Advertisement

Summers Tours Ravaged Mozambique

Share
From Reuters

Treasury Secretary Lawrence Summers on Friday chose an unlikely place to relive his past life as a professor: a squalid refugee camp for thousands of Mozambicans displaced by devastating floods.

Standing amid a throng of young children, the former Harvard economist conducted a brief lesson in arithmetic, challenging them with simple problems of addition.

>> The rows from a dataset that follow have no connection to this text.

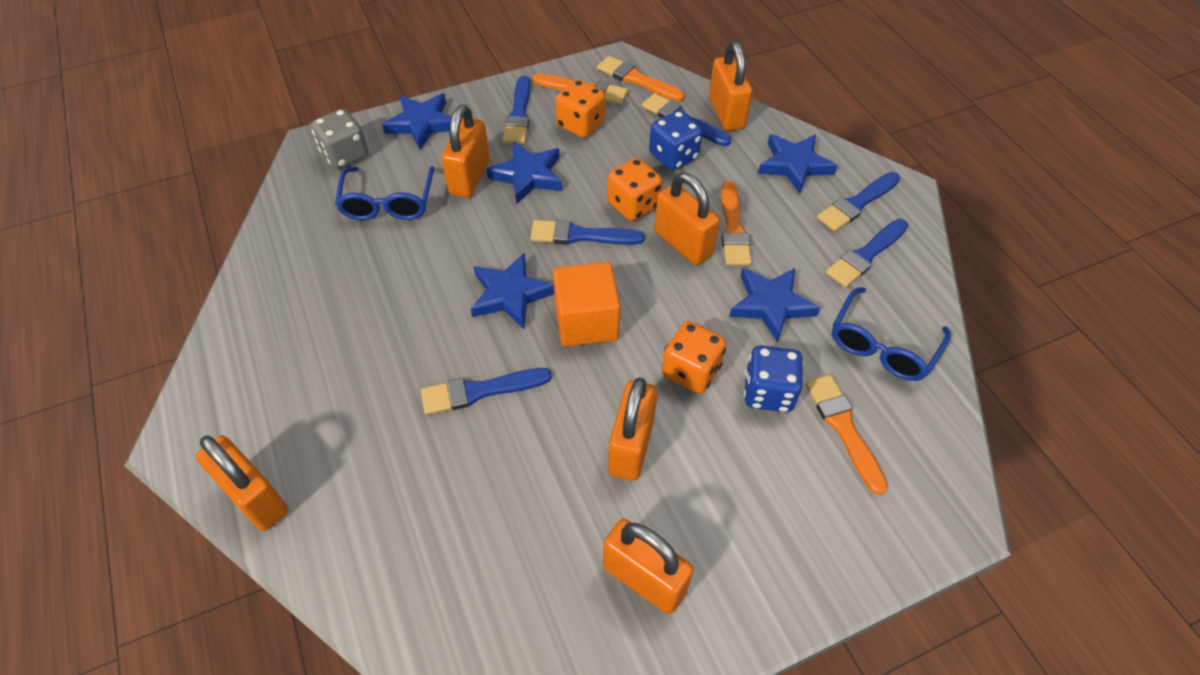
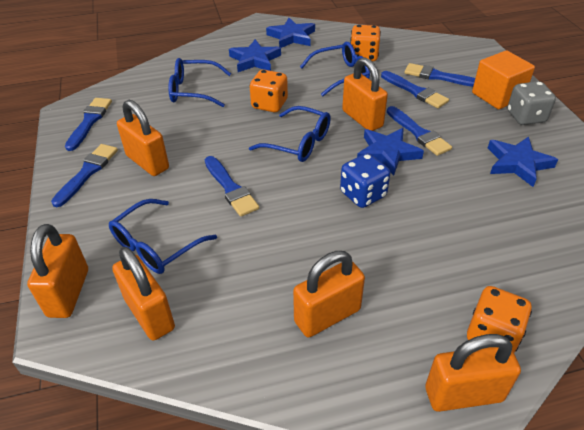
blue dice: [649,111,703,170] [744,345,804,412] = 2 -> [340,153,390,208] = 1
blue glasses: [335,166,434,220] [832,287,951,381] = 2 -> [109,199,217,274] [168,58,231,107] [249,106,331,162] [300,42,370,96] = 4
blue star: [382,94,452,150] [471,253,554,329] [486,141,562,204] [729,268,820,342] [758,134,837,194] = 5 -> [229,39,281,72] [266,18,315,48] [357,128,424,176] [488,136,558,187] = 4
orange brush: [533,73,628,105] [597,56,684,102] [721,181,752,265] [805,375,888,495] = 4 -> none = 0

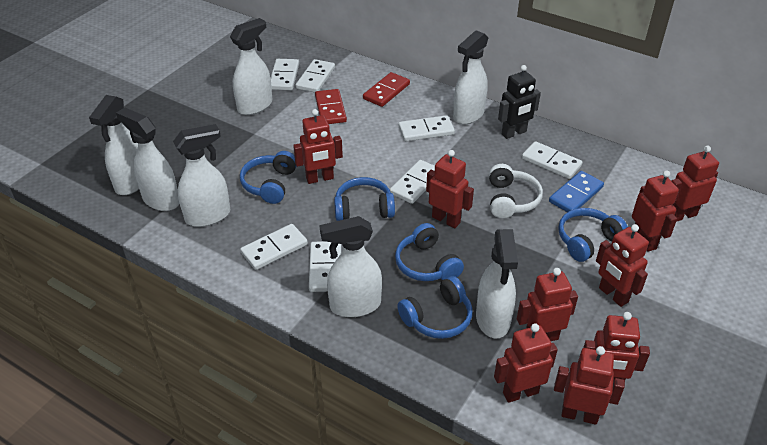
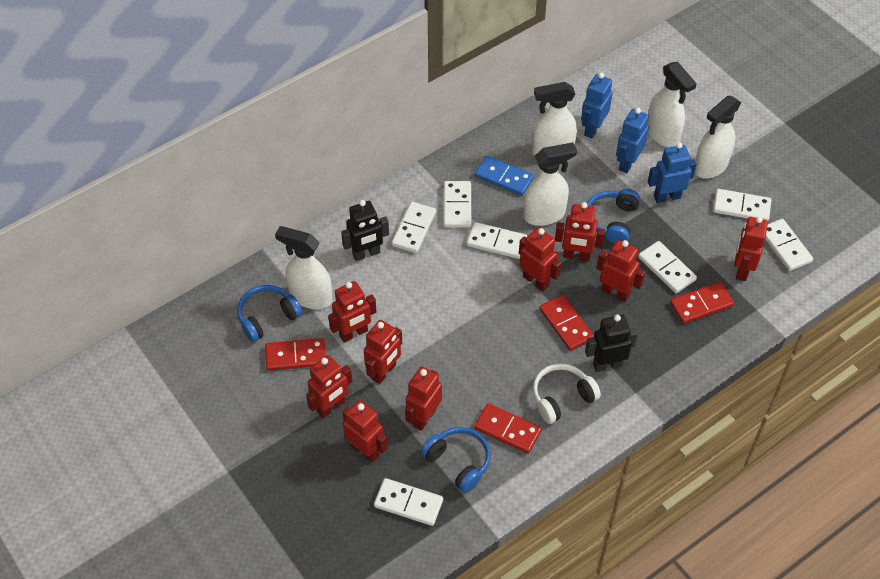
black robot: [498,65,541,139] = 1 -> [341,200,389,261] [585,315,638,372] = 2
blue headphones: [240,151,296,204] [334,177,395,221] [395,223,464,281] [397,276,472,339] [558,208,628,262] = 5 -> [237,285,302,342] [421,427,491,493] [587,189,640,244] = 3
blue robot: none = 0 -> [581,73,613,139] [616,108,649,173] [648,142,696,203] = 3
red domino: [315,89,347,124] [363,72,410,107] = 2 -> [265,338,326,371] [474,403,542,454] [539,295,594,351] [670,282,734,324] = 4
white spray bottle: [89,95,139,195] [116,108,179,211] [173,124,230,227] [230,18,272,115] [319,216,382,317] [453,30,488,125] [476,229,518,339] = 7 -> [275,226,332,309] [524,142,577,226] [532,82,577,156] [647,62,697,147] [695,95,741,179] = 5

The solution to three plus three was one of his easier questions. But when asked for the solution to nine plus eight, a debate ensued among the youngsters. Reluctantly, they came up with their answer: 18.

Advertisement

The desperate conditions faced by some 5,000 refugees at the Kongolote Accommodation Center--malnutrition, poor sanitation, rudimentary health and education services--are mirrored across this impoverished southern African nation.

By the late 1990s, Mozambique had turned into one of the continent’s few economic success stories, shaking off the legacy of decades of civil war and socialist planning to achieve growth rates of more than 10%.

But now the former Portuguese colony faces the daunting task of rebuilding its ravaged economy after it was hit with massive floods this year. At least 640 people were killed and hundreds of thousands were displaced from their homes.

International donors have pledged some $450 million in aid to help the economy back on its feet, and creditors have offered $1 billion in debt relief. Still, the World Bank estimates the floods will dampen the country’s growth rate by up to three percentage points this year.

Officials at the refugee camp told Summers, in Mozambique as part of a five-nation tour of Africa, that they desperately need funds to buy an ambulance and to improve children’s education.

“The United States is trying to help,” Summers told them. “We’re here because the United States is very concerned about being friends with Mozambique.”

Advertisement

With eight teachers struggling to teach basic reading, writing and arithmetic to the camp’s 800-plus schoolchildren, academic skills are at a premium in Kongolote camp, just outside the capital, Maputo.

“We have some books, but not enough,” one of the teachers, Crisodio Cossa, told Summers. “We have almost nothing here.”

Over at the camp’s health clinic--a government-issue tent furnished with two plastic chairs and a table--the doctor, Luis Antonio Sitoe, sees as many as 120 patients every day. Apart from his good advice, he has only a few aspirin pills and rehydration salts to offer. More urgent cases are sent to a nearby hospital.

“Sixty percent of those who come here suffer from malaria,” Sitoe told the visiting U.S. official. “And we get more and more of them here.”

As the floods are receding, Mozambique now faces an epidemic of malaria, a potentially deadly disease spread by mosquitoes. Other dangers to the struggling population include cholera and diarrhea, aggravated by malnutrition and unsafe water supplies.

After visiting the refugee camp, Summers met Mozambique’s President Joaquin Chissano, encouraging him to continue putting the money the country saves through stepped-up debt relief where it matters most: health care, education and poverty reduction.

Advertisement

He later told reporters that he was encouraged by Chissano’s commitment to modernizing the economy and increasing much-needed social investment, and gave an upbeat assessment of Mozambique’s prospects.

“The pluses substantially outweigh the minuses over the last several years,” Summers said.

Chissano, speaking to a group of U.S. reporters after meeting Summers, said Mozambique had managed to build a solid foundation for economic development.

“The growth is there and we are trying to sustain it,” he said. “But now we have to bring in social programs and poverty reduction.”